Benjamin Wilms: Yeah, so don’t care about the root cause more. Improve how your sociotechnical system really works and how everyone can be a part of it and to improve your system continuously.

Casey Rosenthal: Yep.

Benjamin Wilms: Let’s take a look in the future. Let’s take a look, in, let’s say in the next two to three years, do you see any big trends coming up for, in the space of resilience and reliability engineering?

Casey Rosenthal: Yeah, so I, I do see, continuous verification is, the adoption is increasing, not always under that name, but systems for which high availability is, is critical, you know, healthcare systems in particular, but also some financial ones are by necessity exploring this route of like, okay, how do we understand our infrastructure before something bad happens? How do we understand what the boundaries are before we end up driving over the edge of the cliff? So that’s good. I think the, the, the thing that is consuming most people’s attention span right now is, how does AI help or hinder this effort? That’s, that’s TBD, right?

^^^^^^^^

— Work instruction —
Extend the interview transcript above on trends in resilience and reliability engineering, picking up right after its final sentence.

— Dataset records —
^^^^^^^^

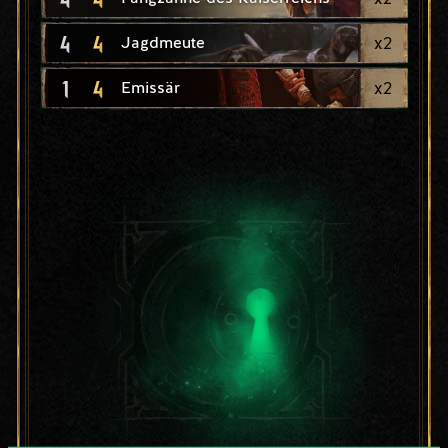
4
4
x
2
Jagdmeute
1
4
x
2
Emissär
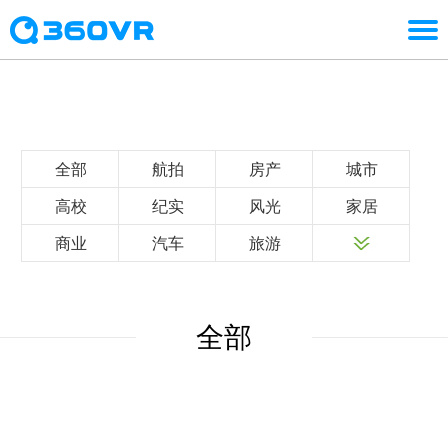
全部
航拍
房产
城市
高校
纪实
风光
家居
商业
汽车
旅游
全部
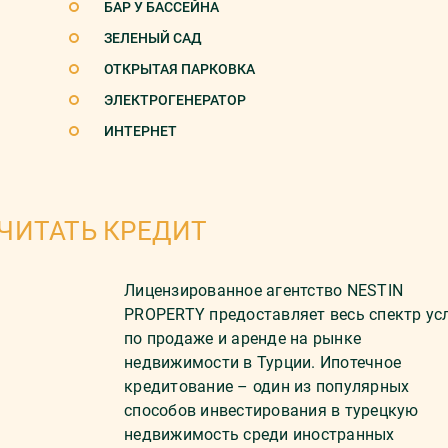
БАР У БАССЕЙНА
ЗЕЛЕНЫЙ САД
ОТКРЫТАЯ ПАРКОВКА
ЭЛЕКТРОГЕНЕРАТОР
ИНТЕРНЕТ
ЧИТАТЬ КРЕДИТ
Лицензированное агентство NESTIN
PROPERTY предоставляет весь спектр ус
по продаже и аренде на рынке
недвижимости в Турции. Ипотечное
кредитование – один из популярных
способов инвестирования в турецкую
недвижимость среди иностранных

^^^^^^^^

— Exercise output —
Like that could branch in, in a, in a couple different directions. I’m seeing good applications of LLMs in particular summarizing events and information, so that it’s easier for, you know, people, we’re all too busy, we all have limited attention for, easier for people across an organization to quickly consume, like, “Oh, okay. That’s generally what happens to that thing over there, and again, helps me update my mental model of the whole system.” There are areas of AI that are problem solvers. LLMs are not that. So on the bad side, I would say we’re gonna see a lot of funding continue to go into startups that say we can automatically do RCA, we can automatically find incidents before they happen.

LLMs aren’t that technology, so, so the AI that, that is currently sweeping over the planet doesn’t help with that, and then, at the end of the day, reliability and, the ability to, and resilience, the, the property of something that can react to a new circumstance and steer it towards a more desirable outcome, that is a property of improvisation, which right now only humans can do.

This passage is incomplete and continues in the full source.